Ülkesini ve Latin Amerika edebiyatını baştan aşağıya değiştiren Juan Rulfo'nun içinde birbirinden farklı 17 kısa hikaye barındıran toplama bir öykü kitabı.
Latin edebiyatında "El boom" tohumlarını atan, Gabriel García Márquez'e Yüzyıllık Yalnızlık'ı yazdıran efsane yazar. Çok az eser vermesine rağmen bir kuşağı komple etkileyen ve değişime öncü olan kişi.
Gabo'nun da dediği gibi "Yazdıkları 300 sayfayı bulmuyor ama Sophokles'in yazdıkları kadar kalıcı."
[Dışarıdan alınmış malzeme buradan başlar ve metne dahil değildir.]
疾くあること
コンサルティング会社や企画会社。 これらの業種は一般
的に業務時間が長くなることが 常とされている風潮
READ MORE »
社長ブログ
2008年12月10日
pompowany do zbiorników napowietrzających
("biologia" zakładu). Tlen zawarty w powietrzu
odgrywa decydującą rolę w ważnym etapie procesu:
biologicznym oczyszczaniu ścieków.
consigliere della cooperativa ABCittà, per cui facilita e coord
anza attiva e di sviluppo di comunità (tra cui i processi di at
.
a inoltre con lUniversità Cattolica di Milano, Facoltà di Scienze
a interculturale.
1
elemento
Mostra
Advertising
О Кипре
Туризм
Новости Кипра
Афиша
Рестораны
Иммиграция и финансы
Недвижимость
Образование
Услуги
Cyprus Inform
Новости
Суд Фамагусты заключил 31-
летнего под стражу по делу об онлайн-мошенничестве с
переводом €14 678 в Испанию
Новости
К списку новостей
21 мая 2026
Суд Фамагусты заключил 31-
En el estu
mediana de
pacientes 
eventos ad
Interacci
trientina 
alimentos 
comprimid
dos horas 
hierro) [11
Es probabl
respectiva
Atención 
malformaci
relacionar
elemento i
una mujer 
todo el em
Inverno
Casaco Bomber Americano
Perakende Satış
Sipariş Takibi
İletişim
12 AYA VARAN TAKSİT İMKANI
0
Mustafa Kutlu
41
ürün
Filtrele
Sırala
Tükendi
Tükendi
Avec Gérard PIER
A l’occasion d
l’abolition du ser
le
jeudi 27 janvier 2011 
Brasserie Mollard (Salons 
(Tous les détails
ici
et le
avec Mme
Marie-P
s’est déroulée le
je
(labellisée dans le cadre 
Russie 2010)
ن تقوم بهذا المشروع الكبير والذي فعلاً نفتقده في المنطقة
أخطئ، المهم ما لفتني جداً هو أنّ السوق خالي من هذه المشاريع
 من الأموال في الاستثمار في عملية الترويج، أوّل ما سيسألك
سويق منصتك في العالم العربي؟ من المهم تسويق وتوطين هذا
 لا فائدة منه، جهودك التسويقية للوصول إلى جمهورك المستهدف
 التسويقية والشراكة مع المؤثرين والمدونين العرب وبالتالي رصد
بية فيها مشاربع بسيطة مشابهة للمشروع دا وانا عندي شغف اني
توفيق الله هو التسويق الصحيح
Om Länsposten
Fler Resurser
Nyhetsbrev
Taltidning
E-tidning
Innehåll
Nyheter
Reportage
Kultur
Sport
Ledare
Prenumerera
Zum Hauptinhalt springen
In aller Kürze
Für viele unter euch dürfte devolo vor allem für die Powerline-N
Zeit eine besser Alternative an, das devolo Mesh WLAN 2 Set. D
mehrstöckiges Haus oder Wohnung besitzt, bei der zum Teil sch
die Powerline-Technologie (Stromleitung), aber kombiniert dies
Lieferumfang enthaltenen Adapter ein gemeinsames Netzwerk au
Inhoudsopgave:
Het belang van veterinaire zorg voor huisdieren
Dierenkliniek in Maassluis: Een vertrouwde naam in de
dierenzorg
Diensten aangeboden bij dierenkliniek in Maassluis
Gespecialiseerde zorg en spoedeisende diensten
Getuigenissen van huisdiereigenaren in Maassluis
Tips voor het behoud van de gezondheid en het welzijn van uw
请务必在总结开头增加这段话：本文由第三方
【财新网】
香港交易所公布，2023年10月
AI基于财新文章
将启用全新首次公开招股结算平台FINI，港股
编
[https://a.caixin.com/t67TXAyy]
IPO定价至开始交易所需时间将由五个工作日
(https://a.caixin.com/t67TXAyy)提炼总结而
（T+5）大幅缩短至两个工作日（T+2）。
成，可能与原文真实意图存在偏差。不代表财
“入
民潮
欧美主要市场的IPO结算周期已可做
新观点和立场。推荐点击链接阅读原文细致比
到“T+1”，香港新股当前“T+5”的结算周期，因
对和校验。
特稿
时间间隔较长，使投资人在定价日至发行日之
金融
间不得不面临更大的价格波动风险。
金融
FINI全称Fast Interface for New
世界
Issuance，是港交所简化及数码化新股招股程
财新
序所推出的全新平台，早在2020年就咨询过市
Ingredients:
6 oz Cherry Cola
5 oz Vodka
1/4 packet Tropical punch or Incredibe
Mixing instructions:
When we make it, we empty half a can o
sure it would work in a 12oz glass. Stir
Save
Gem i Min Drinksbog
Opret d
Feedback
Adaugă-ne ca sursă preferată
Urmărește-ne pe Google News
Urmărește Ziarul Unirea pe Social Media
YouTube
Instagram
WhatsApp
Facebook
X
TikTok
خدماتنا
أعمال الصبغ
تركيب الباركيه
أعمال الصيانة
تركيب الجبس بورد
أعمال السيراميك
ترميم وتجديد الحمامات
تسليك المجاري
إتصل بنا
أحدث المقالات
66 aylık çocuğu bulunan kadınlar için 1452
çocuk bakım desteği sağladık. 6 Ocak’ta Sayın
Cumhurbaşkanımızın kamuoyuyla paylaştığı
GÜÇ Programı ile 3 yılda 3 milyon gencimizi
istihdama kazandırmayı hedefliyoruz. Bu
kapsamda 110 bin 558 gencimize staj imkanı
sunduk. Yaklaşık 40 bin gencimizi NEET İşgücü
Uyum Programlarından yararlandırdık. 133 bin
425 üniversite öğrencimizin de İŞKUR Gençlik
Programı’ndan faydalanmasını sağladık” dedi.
Meksika devrimi sonrasında ve sırasında kırsal bölgede yaşanan sıkıntıları ve sorunları tüm gerçekliği ile gözler önüne seriyor. Her öyküde kendinizi Meksika'nın çorak arazilerinde sırtınıza yapışmış sıcaklıkta mücadele ederken buluyorsunuz. Sorunlu insan ilişkileri, ölüm, şiddet, doğadaki dengesizlik ve sıcak. Mekan betimlemeleri ve kullanılan dil bizi tek başımıza kurak ovalara ve dik yamaçlara bırakıp gidiyor. Bu acımasız coğrafyada ölüm kavramının adını yeniden adlandırıyorsunuz.
Edit: "Talpa" adlı hikayenin konusu 1989 yapımı Tarık Akan'ın başrol oynadığı "İsa Musa Meryem" adlı yeşilçam filmi ile birebir örtüşmektedir. Senarist Macit Koper, bu öyküden etkilenerek mi uyarladı merak konusu.